[TASK PROMPT]
Only the text belongs in the answer: every line of the records below, transcribed exactly.

(Pictures paired with source code)
◆ ◆ ◆ ◆ ◆ ◆ ◆
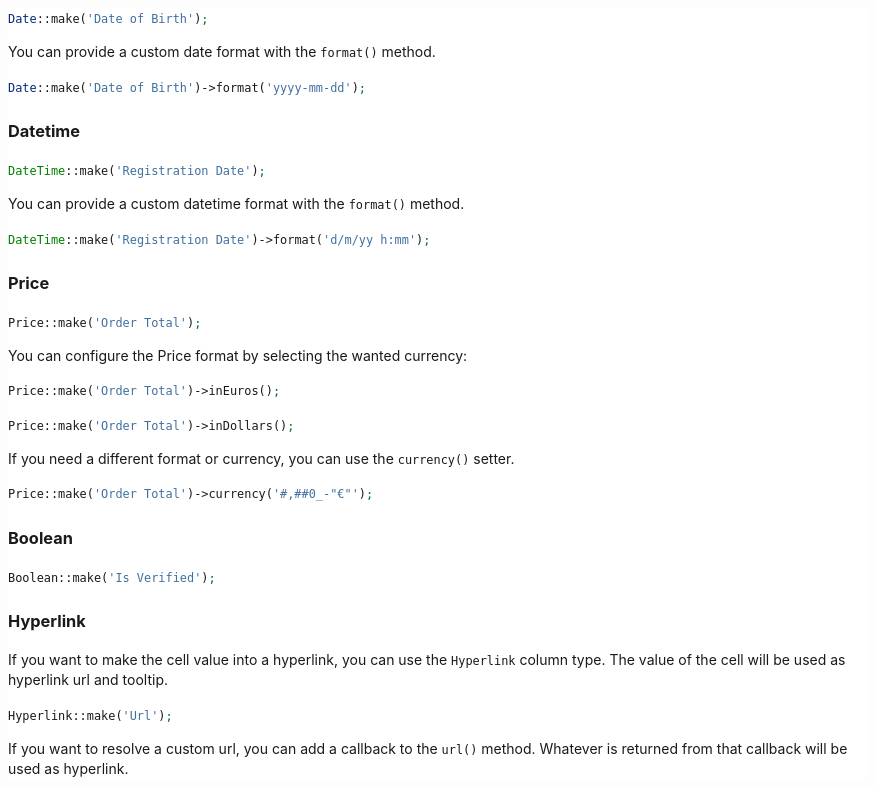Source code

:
 ```php
Date::make('Date of Birth');
```

You can provide a custom date format with the `format()` method.

```php
Date::make('Date of Birth')->format('yyyy-mm-dd');
```

### Datetime

```php
DateTime::make('Registration Date');
```

You can provide a custom datetime format with the `format()` method.

```php
DateTime::make('Registration Date')->format('d/m/yy h:mm');
```

### Price

```php
Price::make('Order Total');
```

You can configure the Price format by selecting the wanted currency:

```php
Price::make('Order Total')->inEuros();
```

```php
Price::make('Order Total')->inDollars();
```

If you need a different format or currency, you can use the `currency()` setter.

```php
Price::make('Order Total')->currency('#,##0_-"€"');
```

### Boolean

```php
Boolean::make('Is Verified');
```

### Hyperlink

If you want to make the cell value into a hyperlink, you can use the `Hyperlink` column type. 
The value of the cell will be used as hyperlink url and tooltip.

```php
Hyperlink::make('Url');
```

If you want to resolve a custom url, you can add a callback to the `url()` method. Whatever is returned
from that callback will be used as hyperlink.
◆ ◆ ◆ ◆ ◆ ◆ ◆
[YOUR SOLUTION]
Source code

:
 ```php
Date::make('Date of Birth');
```

You can provide a custom date format with the `format()` method.

```php
Date::make('Date of Birth')->format('yyyy-mm-dd');
```

### Datetime

```php
DateTime::make('Registration Date');
```

You can provide a custom datetime format with the `format()` method.

```php
DateTime::make('Registration Date')->format('d/m/yy h:mm');
```

### Price

```php
Price::make('Order Total');
```

You can configure the Price format by selecting the wanted currency:

```php
Price::make('Order Total')->inEuros();
```

```php
Price::make('Order Total')->inDollars();
```

If you need a different format or currency, you can use the `currency()` setter.

```php
Price::make('Order Total')->currency('#,##0_-"€"');
```

### Boolean

```php
Boolean::make('Is Verified');
```

### Hyperlink

If you want to make the cell value into a hyperlink, you can use the `Hyperlink` column type. 
The value of the cell will be used as hyperlink url and tooltip.

```php
Hyperlink::make('Url');
```

If you want to resolve a custom url, you can add a callback to the `url()` method. Whatever is returned
from that callback will be used as hyperlink.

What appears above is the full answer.